Love Actually is a modern holiday classic, beloved for showing the power of love, watched by people at Christmas, curled up before a fire and learning what love is all about. No. No, it isn't. It is a horrid, vapid, mean film where women are attractive because they are timid, passive, non-threatening and available (or are tramps short dark hair) and men tend to try to sleep with women who work for them. Everyone falls deeply into "love," even though most barely speak to each other. The film is cruel, and creepy, and ugly. I hate another Christmas classic (hi @Bry1313!), but I only hate it. This film I absolutely loathe.

But there is one realistic, well-earned scene. Karen (Thompson) is married to Harry (Alan Rickman), and they genuinely love each other. But Harry's secretary, Mia (Heike Makatsch), she of the short dark hair, starts hitting on him with all of the subtly of a bad porn film, and he is sort of into it. She comes on to him hard, they dance at a party, and then asks him for a Christmas present. Harry almost gets caught buying an expensive gold heart necklace for her. Karen finds it in his pocket, and assumes it is for her. Come Christmas Eve, the family is together, and they each get to open a present. Karen picks the one that looks like the box she found.

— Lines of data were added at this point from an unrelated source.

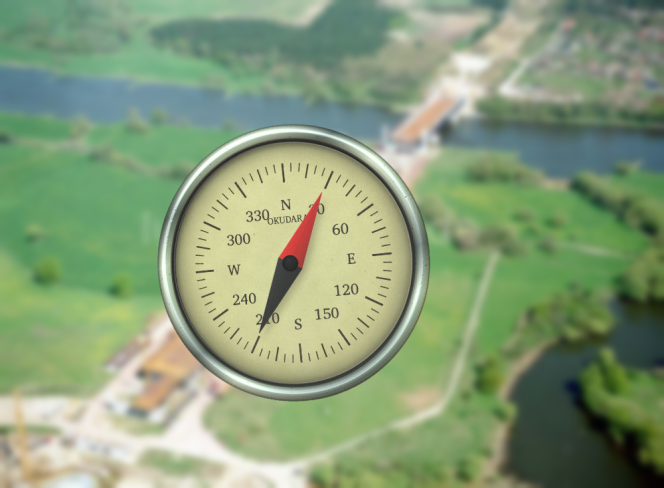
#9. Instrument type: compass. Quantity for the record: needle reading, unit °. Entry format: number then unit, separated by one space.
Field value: 30 °
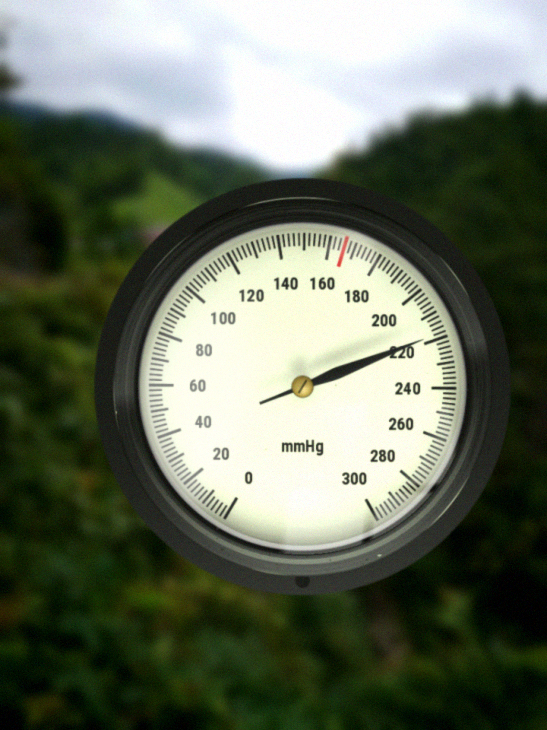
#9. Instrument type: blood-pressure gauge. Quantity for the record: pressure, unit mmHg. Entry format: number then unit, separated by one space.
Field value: 218 mmHg
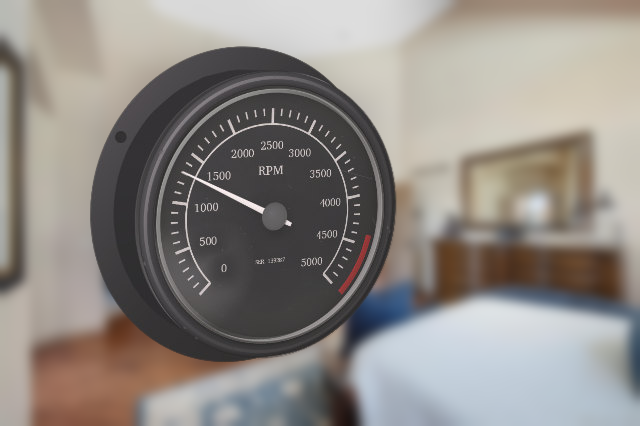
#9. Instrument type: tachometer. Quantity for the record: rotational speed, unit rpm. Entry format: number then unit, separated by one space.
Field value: 1300 rpm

Watching Thompson keep it together, then break, quietly, then pull emotions back under, stuffing them back down in order to not ruin Christmas for her kids is both heartbreaking and a masterclass in good acting. She could easily go over the top, or undersell. She does neither, and hits the mark perfectly. It is shattering, and beautiful.

Love Actually, (2003), Emma Thompson
I actually love this film. 🫣 Yes, it is sappy as fuck. (Oddly enough... that other film you mentioned is the only other one that I actually do not care for Alan Rickman's character in. Even though the character in the other film is probably supposed to be a good guy... I couldn't like him.)

The reason we accept certain period pieces but don't accept newer ones is because we should know better, right? But honestly, I watch Love Actually every. fucking. year. 😂

But anyway... Emma Thompson is the shit!